* Text shown:
________________________

Unfortunately, for many Irish organisations, security is still not equal to paying your electric bill. It is a nuisance, a distraction, a resource drain, and it is expensive. However, when that worm hits, when that hacker attacks, then blame is quick to be assigned. What most organisations do not yet understand is that improving security is not all about buying the latest and greatest products. It is about changing the corporate culture to make security a realistic priority, and to understand that the upfront investment in security resources and processes will be far less costly than the reactionary efforts after an attack.

We truly have started to reach the climax of a time when information is power. Technology pioneers have always sought the holy grail of information at your fingertips. Our lives and businesses are constantly becoming more digital, and that only makes it easier for criminals to further capitalise on the insecurities within software and systems. As things progress the effects of a successful technology hack will grow exponentially more severe. With this exponential increase in the criticality of threats there has never been a time that requires innovation and proactive security solutions more than now. But more importantly, we need to encourage and develop a culture of awareness, where an understanding of the security threats through education and learning will keep our much-valued information firmly in the right hands.

The Irish Honeynet, set up by Espion, Deloitte, and Data Electronics, operational since April 2002, is designed to mimic the Internet infrastructures commonly used by organisations, but it is ‘wired’ with detection sensors that capture all activity to and from the system. The Honeynet is not advertised in any way so any traffic to it from the Internet is suspicious by nature, as it arises from hackers and crackers who are deliberately attempting to identify and attack systems that are vulnerable.

________________________

* Entries supplied:
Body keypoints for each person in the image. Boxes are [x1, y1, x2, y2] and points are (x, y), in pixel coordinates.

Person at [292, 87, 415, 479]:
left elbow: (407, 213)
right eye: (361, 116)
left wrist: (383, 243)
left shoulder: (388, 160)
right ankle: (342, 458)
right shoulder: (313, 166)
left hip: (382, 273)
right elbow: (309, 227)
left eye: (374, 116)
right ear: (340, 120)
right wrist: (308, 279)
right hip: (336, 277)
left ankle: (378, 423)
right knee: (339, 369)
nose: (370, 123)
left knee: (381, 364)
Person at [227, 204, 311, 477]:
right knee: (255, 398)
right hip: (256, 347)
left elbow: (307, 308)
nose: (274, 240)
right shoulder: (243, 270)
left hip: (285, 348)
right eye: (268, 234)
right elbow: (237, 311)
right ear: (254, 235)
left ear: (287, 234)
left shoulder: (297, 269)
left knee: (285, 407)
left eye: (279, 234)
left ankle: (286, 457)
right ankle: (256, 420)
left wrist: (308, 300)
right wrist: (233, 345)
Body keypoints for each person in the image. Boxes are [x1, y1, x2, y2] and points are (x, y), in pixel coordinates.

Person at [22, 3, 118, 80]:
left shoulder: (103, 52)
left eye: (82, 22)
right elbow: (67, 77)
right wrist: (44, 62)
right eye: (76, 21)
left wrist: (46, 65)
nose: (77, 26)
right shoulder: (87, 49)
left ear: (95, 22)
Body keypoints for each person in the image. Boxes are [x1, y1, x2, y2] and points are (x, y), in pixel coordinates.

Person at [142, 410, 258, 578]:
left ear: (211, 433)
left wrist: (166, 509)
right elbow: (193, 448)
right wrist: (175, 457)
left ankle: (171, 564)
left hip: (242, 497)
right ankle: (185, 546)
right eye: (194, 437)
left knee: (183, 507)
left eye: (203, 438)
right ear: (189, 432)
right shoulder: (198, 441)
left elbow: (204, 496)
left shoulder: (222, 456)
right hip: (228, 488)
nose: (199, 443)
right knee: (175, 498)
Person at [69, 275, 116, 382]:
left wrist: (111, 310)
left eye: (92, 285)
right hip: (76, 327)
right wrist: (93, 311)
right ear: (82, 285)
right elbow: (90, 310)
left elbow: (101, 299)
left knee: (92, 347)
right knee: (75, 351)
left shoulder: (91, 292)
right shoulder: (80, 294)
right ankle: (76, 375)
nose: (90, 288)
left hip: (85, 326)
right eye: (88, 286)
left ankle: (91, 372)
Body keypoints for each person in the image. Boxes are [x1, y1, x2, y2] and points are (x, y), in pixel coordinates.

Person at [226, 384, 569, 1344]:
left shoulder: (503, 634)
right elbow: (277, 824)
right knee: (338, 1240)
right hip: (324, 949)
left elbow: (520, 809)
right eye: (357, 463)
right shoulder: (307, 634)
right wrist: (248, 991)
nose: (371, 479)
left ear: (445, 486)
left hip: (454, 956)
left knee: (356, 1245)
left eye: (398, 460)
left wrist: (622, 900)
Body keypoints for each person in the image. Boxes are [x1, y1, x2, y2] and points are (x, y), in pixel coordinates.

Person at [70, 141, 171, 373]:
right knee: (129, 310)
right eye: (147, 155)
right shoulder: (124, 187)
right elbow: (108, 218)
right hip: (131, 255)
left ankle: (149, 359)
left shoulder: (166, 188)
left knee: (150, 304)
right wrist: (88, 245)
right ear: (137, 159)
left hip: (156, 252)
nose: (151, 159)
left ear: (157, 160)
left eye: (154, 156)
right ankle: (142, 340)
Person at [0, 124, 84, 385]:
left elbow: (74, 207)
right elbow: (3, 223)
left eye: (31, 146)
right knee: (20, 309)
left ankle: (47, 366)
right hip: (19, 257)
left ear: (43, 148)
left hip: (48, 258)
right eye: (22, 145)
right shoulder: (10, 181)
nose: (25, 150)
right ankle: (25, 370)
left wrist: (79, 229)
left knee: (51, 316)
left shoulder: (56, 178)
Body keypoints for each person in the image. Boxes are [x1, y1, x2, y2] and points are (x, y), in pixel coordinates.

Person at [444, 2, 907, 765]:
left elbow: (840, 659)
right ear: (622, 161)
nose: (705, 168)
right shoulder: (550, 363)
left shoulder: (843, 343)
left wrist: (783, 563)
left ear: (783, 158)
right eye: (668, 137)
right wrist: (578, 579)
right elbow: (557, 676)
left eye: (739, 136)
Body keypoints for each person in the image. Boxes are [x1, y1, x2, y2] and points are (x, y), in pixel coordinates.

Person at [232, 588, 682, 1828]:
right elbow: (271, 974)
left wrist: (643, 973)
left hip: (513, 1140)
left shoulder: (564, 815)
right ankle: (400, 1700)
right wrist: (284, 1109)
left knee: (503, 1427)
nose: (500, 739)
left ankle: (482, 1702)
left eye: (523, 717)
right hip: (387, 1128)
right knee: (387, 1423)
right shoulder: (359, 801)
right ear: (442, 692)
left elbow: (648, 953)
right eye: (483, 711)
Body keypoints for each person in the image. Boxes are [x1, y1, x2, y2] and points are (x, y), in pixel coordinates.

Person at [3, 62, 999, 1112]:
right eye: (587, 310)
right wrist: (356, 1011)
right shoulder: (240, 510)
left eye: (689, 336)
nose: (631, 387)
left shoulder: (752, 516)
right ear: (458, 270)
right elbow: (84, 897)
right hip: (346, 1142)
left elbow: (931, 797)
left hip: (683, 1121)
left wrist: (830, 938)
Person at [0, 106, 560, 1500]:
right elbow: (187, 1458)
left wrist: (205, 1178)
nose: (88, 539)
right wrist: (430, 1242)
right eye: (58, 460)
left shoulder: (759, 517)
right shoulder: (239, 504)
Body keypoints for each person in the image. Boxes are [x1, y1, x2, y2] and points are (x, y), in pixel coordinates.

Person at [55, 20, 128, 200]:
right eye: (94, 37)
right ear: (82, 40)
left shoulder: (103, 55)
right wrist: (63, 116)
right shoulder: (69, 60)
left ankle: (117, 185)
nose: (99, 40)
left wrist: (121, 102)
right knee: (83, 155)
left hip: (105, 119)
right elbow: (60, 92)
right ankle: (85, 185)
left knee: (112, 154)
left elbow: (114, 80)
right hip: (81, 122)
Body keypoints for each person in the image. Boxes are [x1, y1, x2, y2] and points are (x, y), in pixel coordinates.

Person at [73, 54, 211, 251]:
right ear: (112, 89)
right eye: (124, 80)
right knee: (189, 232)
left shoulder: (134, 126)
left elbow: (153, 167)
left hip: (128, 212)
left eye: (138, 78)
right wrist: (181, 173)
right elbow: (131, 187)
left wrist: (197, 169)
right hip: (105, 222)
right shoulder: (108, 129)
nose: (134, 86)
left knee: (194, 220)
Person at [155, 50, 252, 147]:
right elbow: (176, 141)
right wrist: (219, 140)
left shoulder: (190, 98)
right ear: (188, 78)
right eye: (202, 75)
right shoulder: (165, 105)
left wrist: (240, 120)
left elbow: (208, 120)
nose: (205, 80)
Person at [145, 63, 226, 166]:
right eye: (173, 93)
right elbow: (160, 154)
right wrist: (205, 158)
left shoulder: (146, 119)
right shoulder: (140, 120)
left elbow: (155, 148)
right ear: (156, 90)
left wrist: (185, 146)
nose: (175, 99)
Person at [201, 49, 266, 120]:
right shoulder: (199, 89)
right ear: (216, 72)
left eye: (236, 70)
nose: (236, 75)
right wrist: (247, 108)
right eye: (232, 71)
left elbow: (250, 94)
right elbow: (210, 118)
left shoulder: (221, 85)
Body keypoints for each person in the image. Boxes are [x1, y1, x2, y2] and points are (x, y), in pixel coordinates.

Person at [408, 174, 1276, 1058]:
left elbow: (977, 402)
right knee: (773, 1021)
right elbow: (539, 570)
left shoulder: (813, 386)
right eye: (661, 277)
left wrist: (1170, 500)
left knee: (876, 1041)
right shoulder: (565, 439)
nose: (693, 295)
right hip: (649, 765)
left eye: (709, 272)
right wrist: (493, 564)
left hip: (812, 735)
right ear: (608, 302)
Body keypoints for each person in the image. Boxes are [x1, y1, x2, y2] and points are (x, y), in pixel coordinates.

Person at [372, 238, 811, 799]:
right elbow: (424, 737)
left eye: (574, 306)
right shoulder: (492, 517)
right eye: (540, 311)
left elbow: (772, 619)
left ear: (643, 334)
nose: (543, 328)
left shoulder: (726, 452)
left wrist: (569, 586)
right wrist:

________________________

* Task requirements: In the text on Irish information security, recast the paragraph beginning "The Irish Honeynet, set up by" as a short bulleted list that keeps its main facts. Base every answer on the text alone.

* Your response:
- Set up by Espion, Deloitte, and Data Electronics, and operational since April 2002.
- Mimics the Internet infrastructures commonly used by organizations.
- Fitted with detection sensors that capture all activity to and from the system.
- Not advertised, so any Internet traffic reaching it is suspicious by nature.
- That traffic comes from hackers and crackers deliberately trying to identify and attack vulnerable systems.